WORK TO BE COMPLETED:
Reproduce the court opinion's text word for word, starting with "ID: 9438628" and going on through "of Fisher’s home.".

SUPPLIED TEXT:
Court Opinion

ID: 9438628
Source: CourtListenerOpinion
Date Created: 2023-08-03 05:52:44.913768+00
Date Added: 2024-06-11T17:25:48.241079
License: Public Domain

NOONAN, Circuit Judge,
dissenting:
In Michigan v. Fisher, — U.S. -, 130 S.Ct. 546, 175 L.Ed.2d 410 (2009), police responded to “a complaint of a disturbance” at a named address. On arrival they found damaged fence posts on .the property and three broken windows in the home with the glass on the ground outside. Blood was on the hood of the truck, on clothes within it, and on one of the doors to the house. The police saw Fisher inside, standing, screaming and throwing things. Reversing the decision of the state court, the United States Supreme Court held that these facts constituted sufficient objective evidence of an emergency to justify the warrantless entry of Fisher’s home.

STORED DATA:

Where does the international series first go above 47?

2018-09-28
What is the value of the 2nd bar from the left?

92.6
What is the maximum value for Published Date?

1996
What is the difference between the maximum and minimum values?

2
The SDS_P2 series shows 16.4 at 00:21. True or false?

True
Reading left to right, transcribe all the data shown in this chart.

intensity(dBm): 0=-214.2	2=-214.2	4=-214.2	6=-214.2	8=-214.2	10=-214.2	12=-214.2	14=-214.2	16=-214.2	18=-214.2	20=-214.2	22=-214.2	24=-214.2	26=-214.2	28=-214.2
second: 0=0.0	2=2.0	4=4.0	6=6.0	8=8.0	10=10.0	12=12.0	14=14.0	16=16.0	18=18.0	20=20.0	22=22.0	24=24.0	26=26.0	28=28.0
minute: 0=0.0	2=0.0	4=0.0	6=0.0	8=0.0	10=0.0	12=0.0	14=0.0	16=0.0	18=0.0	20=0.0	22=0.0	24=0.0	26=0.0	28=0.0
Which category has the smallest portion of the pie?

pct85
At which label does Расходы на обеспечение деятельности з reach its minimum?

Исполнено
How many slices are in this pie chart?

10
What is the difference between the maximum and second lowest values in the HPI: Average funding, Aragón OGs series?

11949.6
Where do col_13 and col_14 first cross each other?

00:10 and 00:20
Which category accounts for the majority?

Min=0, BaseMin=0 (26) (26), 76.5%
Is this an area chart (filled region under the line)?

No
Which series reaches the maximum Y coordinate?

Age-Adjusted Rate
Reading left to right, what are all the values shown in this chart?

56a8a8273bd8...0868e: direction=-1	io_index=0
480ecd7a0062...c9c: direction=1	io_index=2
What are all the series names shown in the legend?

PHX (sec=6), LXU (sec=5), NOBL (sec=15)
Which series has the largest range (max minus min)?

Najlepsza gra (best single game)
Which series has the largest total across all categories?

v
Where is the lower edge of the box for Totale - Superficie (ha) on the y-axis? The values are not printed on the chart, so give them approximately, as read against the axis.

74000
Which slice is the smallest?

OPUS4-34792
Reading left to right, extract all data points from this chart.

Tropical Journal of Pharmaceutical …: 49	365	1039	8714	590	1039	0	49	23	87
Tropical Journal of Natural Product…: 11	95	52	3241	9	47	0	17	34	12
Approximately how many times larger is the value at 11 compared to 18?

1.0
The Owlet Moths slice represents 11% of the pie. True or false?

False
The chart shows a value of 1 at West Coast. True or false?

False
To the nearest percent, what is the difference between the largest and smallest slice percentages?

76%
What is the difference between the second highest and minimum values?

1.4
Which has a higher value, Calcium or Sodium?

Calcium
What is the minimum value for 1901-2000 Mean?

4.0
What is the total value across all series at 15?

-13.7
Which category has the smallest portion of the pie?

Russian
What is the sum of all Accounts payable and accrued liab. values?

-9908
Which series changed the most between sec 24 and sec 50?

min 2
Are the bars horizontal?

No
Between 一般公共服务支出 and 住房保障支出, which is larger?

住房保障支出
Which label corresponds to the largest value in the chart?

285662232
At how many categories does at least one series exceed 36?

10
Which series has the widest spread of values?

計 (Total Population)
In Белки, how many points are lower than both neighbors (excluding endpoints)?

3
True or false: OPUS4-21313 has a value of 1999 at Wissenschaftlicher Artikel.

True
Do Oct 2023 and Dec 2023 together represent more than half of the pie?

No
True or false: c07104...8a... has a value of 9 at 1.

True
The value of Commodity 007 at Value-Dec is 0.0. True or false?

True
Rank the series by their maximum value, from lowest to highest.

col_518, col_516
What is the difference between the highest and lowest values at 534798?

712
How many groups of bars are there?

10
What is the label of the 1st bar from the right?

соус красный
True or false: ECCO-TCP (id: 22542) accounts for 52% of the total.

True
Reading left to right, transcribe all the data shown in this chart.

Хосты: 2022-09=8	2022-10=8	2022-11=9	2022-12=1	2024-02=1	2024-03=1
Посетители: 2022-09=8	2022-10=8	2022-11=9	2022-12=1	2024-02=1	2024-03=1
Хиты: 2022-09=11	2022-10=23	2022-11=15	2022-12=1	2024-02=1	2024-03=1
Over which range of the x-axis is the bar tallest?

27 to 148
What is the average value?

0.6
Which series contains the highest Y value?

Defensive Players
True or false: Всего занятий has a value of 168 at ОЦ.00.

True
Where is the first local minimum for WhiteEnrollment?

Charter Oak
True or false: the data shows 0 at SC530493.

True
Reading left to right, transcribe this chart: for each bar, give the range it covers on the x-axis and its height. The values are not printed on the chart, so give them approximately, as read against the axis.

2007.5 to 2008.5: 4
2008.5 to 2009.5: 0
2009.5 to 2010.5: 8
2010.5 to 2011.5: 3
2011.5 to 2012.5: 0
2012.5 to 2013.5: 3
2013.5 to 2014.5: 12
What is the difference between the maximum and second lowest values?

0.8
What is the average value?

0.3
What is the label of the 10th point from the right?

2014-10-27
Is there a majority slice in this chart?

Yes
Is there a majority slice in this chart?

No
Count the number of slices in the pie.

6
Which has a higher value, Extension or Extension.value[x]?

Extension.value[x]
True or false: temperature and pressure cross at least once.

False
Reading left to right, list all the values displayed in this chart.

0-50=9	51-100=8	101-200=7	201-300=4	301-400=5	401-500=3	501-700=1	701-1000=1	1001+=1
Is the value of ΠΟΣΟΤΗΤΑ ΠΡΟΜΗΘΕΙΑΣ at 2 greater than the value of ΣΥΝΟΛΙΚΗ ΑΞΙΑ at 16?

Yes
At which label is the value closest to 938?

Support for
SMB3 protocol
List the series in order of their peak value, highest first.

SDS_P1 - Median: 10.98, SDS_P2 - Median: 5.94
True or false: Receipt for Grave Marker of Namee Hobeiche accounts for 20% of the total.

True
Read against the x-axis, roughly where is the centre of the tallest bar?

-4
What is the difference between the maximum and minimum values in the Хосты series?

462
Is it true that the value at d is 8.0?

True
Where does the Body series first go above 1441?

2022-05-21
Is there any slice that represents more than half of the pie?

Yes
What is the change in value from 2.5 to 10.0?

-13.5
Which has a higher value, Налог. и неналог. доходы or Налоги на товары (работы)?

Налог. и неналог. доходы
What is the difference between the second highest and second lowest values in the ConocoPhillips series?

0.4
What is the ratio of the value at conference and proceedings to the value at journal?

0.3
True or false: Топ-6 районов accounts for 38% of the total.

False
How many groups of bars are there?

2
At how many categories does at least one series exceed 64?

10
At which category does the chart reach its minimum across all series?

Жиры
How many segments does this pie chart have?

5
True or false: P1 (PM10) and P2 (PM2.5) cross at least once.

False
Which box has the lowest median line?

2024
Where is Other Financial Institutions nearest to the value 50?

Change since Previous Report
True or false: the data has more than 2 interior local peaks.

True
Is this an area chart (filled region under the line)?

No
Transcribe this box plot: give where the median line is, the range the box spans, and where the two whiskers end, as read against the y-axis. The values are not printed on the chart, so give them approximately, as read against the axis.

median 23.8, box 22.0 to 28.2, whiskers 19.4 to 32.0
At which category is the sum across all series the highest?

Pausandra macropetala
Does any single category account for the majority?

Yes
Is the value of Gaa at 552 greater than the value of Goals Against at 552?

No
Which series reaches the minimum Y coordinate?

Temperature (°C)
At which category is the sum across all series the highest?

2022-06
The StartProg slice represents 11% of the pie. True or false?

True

EXPECTED OUTPUT:
ID: 9438628
Source: CourtListenerOpinion
Date Created: 2023-08-03 05:52:44.913768+00
Date Added: 2024-06-11T17:25:48.241079
License: Public Domain

NOONAN, Circuit Judge,
dissenting:
In Michigan v. Fisher, — U.S. -, 130 S.Ct. 546, 175 L.Ed.2d 410 (2009), police responded to “a complaint of a disturbance” at a named address. On arrival they found damaged fence posts on .the property and three broken windows in the home with the glass on the ground outside. Blood was on the hood of the truck, on clothes within it, and on one of the doors to the house. The police saw Fisher inside, standing, screaming and throwing things. Reversing the decision of the state court, the United States Supreme Court held that these facts constituted sufficient objective evidence of an emergency to justify the warrantless entry of Fisher’s home.